**Text excerpt**
↓
I run my bass into a Boss GT-10B with the Left balanced output going to my amp (QSC) and the Right balanced output to the board. I've noticed that I'm clipping the hell out of the board (mainly when slapping) despite turning the trim all the way down (I have as much compression on it as I can without it starting to sound "squashed"). If I turn the output (or input sensitivity) down low enough that it's no longer an issue, I can't hear my amp. I plugged the output into my studio board (ProSonus 16.4.2) and it wasn't a problem (and the trim was at about 9 o'clock). My "live" board is a Chinese made German product (I'm too ashamed to type the name). What is going on here... it's obviously some sort of technical issue.
sonicus
Senior Member
Username: sonicus

Post Number: 2836
Registered: 5-2009
Posted on Thursday, March 28, 2013 - 6:34 pm:   Edit Post

Try padding down at the input stage of the clipping board. In the signal path going to the " clipping problem " board put a Limiter inline and adjust it accordingly to your desired results. Limiting is different sonically then compressing. Slapping a bass produces extreme transients over a relatively wide bandwidth . There are multispectral variations possible with various compressors as well as limiters that allow you to adjust the gain of the frequency or frequencies that you desire to attenuate.
↑
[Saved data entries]
↓
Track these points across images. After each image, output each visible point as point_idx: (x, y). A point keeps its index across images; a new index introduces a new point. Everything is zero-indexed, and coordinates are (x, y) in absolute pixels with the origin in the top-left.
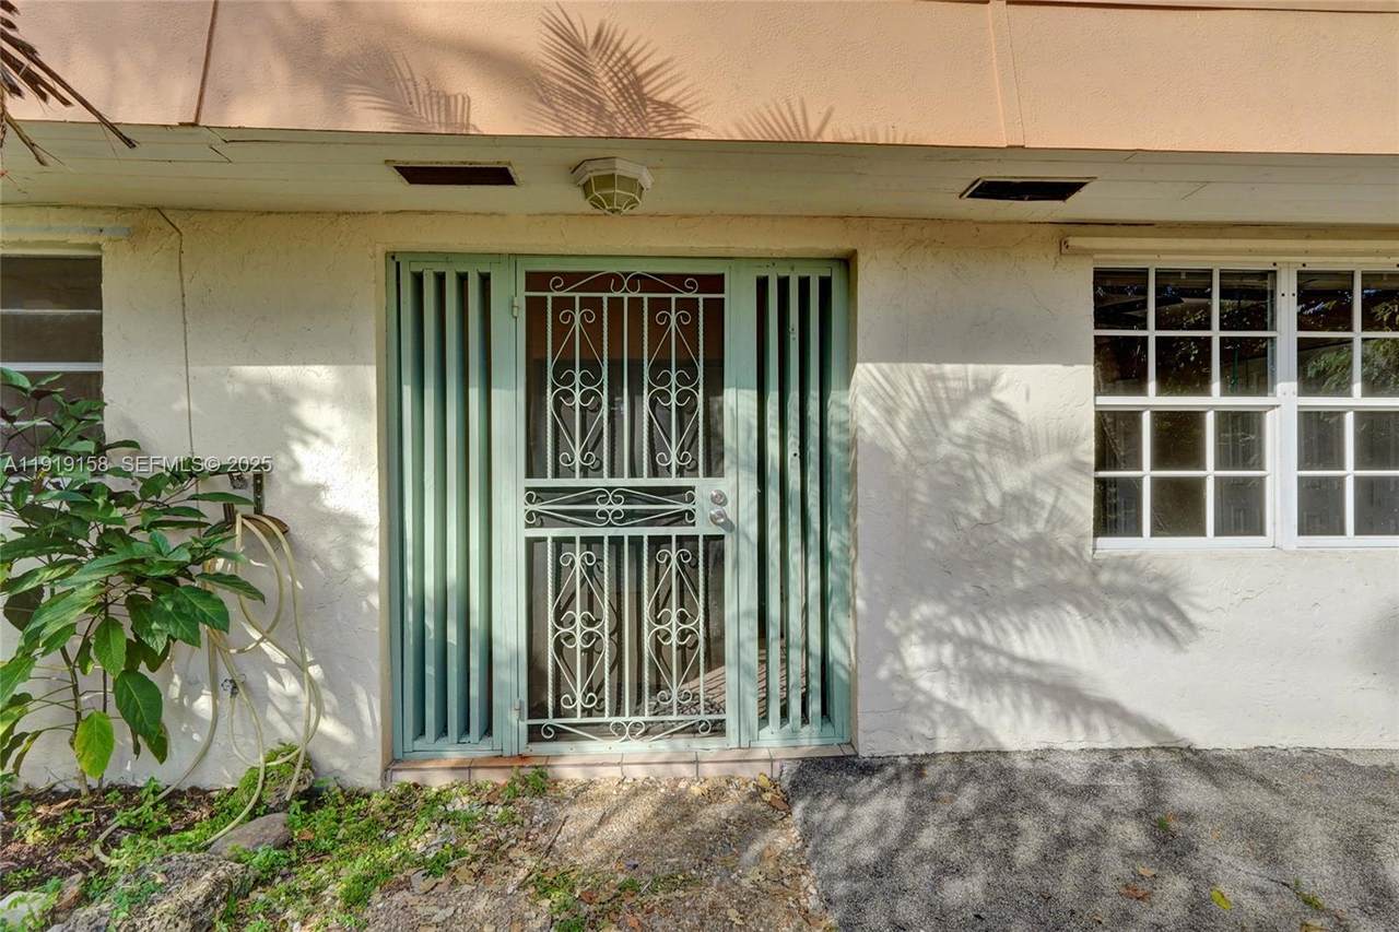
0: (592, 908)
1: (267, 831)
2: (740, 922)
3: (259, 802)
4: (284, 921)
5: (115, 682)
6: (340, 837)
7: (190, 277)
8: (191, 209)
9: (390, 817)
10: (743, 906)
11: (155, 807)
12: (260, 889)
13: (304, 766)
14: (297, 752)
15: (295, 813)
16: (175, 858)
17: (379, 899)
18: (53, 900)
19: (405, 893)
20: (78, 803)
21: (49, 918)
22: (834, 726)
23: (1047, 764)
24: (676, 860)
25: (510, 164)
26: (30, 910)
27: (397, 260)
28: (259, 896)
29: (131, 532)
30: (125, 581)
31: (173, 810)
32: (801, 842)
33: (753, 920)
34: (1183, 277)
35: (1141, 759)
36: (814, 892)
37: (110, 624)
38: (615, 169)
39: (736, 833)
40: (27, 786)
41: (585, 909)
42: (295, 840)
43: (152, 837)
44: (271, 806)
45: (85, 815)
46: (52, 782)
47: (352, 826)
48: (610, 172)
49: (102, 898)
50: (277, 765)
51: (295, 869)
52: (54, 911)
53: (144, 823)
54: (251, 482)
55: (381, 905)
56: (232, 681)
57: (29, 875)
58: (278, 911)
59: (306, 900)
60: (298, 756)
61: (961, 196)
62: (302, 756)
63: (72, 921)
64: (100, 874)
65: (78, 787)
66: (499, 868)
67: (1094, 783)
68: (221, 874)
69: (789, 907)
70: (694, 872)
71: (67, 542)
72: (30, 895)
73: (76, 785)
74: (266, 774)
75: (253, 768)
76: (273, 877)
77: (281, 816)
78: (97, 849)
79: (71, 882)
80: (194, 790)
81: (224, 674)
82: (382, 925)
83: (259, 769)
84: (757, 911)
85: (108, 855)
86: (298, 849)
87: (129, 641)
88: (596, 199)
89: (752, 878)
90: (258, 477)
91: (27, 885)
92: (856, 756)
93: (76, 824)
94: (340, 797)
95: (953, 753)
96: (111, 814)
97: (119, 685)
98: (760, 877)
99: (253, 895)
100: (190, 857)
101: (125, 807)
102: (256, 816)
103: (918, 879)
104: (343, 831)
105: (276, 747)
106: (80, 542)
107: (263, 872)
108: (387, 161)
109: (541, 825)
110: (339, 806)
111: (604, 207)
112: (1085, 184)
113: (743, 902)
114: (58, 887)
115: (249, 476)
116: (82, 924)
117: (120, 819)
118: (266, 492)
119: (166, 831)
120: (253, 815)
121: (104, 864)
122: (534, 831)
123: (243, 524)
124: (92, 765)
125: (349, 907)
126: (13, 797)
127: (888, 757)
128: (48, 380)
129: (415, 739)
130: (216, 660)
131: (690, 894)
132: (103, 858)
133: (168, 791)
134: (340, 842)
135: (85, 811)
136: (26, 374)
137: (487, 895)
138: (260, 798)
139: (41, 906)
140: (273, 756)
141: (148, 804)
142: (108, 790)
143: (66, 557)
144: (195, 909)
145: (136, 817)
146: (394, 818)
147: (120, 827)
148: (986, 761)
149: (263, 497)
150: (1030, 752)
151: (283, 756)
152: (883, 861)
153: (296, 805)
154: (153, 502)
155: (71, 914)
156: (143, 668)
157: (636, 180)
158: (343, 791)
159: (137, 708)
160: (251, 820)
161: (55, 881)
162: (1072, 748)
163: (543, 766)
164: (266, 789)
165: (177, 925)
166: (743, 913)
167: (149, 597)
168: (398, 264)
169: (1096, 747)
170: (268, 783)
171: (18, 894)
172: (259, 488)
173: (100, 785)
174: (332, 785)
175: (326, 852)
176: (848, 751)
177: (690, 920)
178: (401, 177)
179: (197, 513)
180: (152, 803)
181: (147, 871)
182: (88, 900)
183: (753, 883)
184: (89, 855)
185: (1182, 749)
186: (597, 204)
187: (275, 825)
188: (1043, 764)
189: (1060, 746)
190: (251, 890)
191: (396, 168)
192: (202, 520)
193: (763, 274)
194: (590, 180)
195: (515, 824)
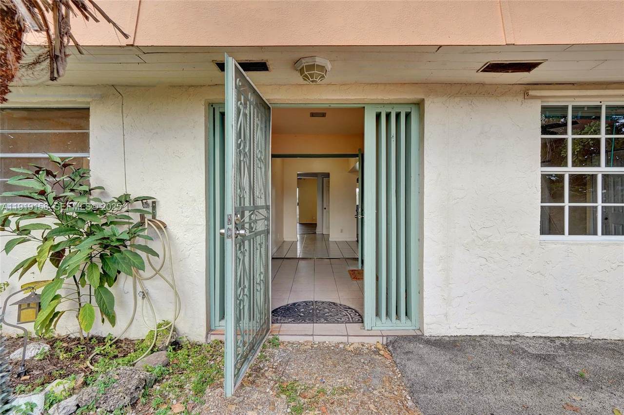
0: (306, 400)
1: (159, 359)
2: (376, 411)
3: (154, 346)
4: (169, 399)
5: (95, 290)
6: (190, 363)
7: (126, 115)
8: (127, 86)
9: (211, 355)
10: (376, 403)
11: (111, 346)
12: (157, 384)
13: (173, 331)
14: (170, 324)
15: (170, 351)
16: (122, 369)
17: (209, 391)
18: (73, 384)
19: (220, 389)
20: (79, 343)
21: (72, 392)
22: (411, 321)
23: (517, 343)
24: (342, 380)
25: (267, 61)
26: (64, 387)
27: (214, 107)
28: (157, 387)
29: (101, 226)
30: (100, 247)
31: (118, 348)
32: (400, 375)
33: (381, 410)
34: (586, 109)
35: (564, 342)
36: (410, 398)
37: (93, 265)
38: (315, 61)
39: (368, 369)
40: (58, 335)
41: (302, 401)
42: (171, 363)
43: (110, 359)
44: (160, 348)
45: (82, 348)
46: (68, 333)
47: (195, 358)
48: (313, 63)
49: (93, 384)
50: (162, 330)
51: (171, 376)
52: (74, 389)
53: (107, 353)
54: (151, 205)
55: (210, 394)
56: (143, 292)
57: (62, 373)
58: (166, 394)
59: (177, 390)
60: (171, 326)
61: (477, 72)
62: (173, 326)
63: (81, 393)
64: (90, 374)
65: (79, 336)
66: (262, 380)
67: (542, 353)
68: (142, 377)
69: (398, 405)
70: (351, 386)
71: (75, 230)
72: (64, 381)
73: (78, 335)
74: (157, 333)
75: (152, 331)
76: (163, 379)
77: (164, 352)
78: (88, 363)
79: (80, 376)
80: (126, 339)
81: (139, 289)
82: (212, 403)
83: (154, 331)
84: (383, 406)
85: (93, 366)
86: (172, 367)
87: (101, 273)
88: (306, 76)
89: (379, 390)
90: (154, 203)
91: (62, 377)
92: (423, 335)
93: (79, 352)
94: (189, 345)
95: (470, 336)
96: (93, 348)
97: (97, 293)
98: (383, 390)
99: (155, 387)
100: (128, 368)
101: (99, 345)
102: (153, 352)
103: (460, 395)
104: (191, 360)
105: (161, 322)
106: (81, 230)
107: (158, 376)
108: (213, 61)
109: (278, 361)
110: (188, 349)
111: (309, 80)
112: (541, 63)
113: (376, 401)
114: (74, 379)
115: (150, 201)
116: (86, 395)
117: (97, 350)
118: (157, 209)
119: (116, 357)
120: (152, 351)
121: (91, 369)
122: (276, 364)
123: (148, 224)
124: (85, 327)
125: (197, 394)
126: (53, 339)
127: (438, 336)
128: (69, 159)
129: (220, 321)
130: (136, 283)
131: (351, 396)
132: (91, 367)
133: (116, 340)
134: (190, 365)
135: (82, 346)
136: (60, 158)
137: (258, 392)
138: (155, 344)
139: (68, 386)
140: (159, 326)
141: (108, 345)
142: (92, 338)
143: (75, 236)
144: (132, 391)
145: (103, 350)
146: (212, 355)
147: (97, 354)
148: (486, 340)
149: (156, 211)
150: (508, 337)
151: (164, 326)
152: (442, 386)
153: (171, 348)
154: (110, 213)
155: (81, 390)
156: (106, 285)
157: (324, 67)
158: (190, 343)
159: (104, 303)
160: (151, 353)
161: (73, 375)
162: (529, 336)
163: (277, 335)
164: (158, 340)
165: (124, 398)
166: (377, 406)
167: (109, 254)
168: (214, 109)
169: (541, 335)
170: (158, 337)
171: (58, 381)
172: (154, 208)
173: (88, 336)
174: (185, 339)
175: (184, 369)
176: (419, 333)
177: (352, 408)
178: (218, 68)
179: (129, 218)
180: (109, 344)
181: (111, 374)
182: (87, 385)
183: (380, 392)
184: (85, 366)
185: (585, 338)
186: (306, 78)
187: (162, 356)
188: (516, 343)
189: (523, 334)
190: (154, 384)
191: (217, 64)
192: (131, 221)
193: (379, 111)
194: (303, 67)
195: (266, 360)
↑
**Actions to take**
1. In the forum thread about a bass clipping a mixing board, which output of the Boss GT-10B is sent to the board?
2. Pick up the forum thread about a bass clipping a mixing board and carry it on after its last sentence.

**Answers to the exercise**
1. The Right balanced output.

2.
sonicus
Senior Member
Username: sonicus

Post Number: 2837
Registered: 5-2009
Posted on Thursday, March 28, 2013 - 6:40 pm:   Edit Post

Careful gain structure attention is paramount to faithfully reproduce slap bass technique. Building headroom from the beginning to the end of the signal path is King.
mike1762
Senior Member
Username: mike1762

Post Number: 986
Registered: 1-2008
Posted on Friday, March 29, 2013 - 2:26 am:   Edit Post

I understand that approach... but why are the 2 boards reacting so differently to the same signal? I thought I understood the concept of "headroom", but maybe I don't. I think of it as the capability of an amplifier to produce short-term signal peaks without distorting. Can the input stage also have "headroom"???

I hate the compressors that are "built in" to the GT10B (you can't adjust the parameters), so I was considering putting a MXR M87 Bass Compressor in front of the GT10B: the M87 has an adjustable attack and release, so I could use it to tame the transients on the front-end (hopefully without any pumping/breathing)... is there any particular advantage to doing it on the back-end (as you suggested)?
cozmik_cowboy
Senior Member
Username: cozmik_cowboy

Post Number: 1442
Registered: 10-2006
Posted on Friday, March 29, 2013 - 9:35 am:   Edit Post

"....why are the 2 boards reacting so differently to the same signal?"

Well,

"My "live" board is a Chinese made German product...."

That would probably explain the problem.....
(Are we talking the "B" word here? )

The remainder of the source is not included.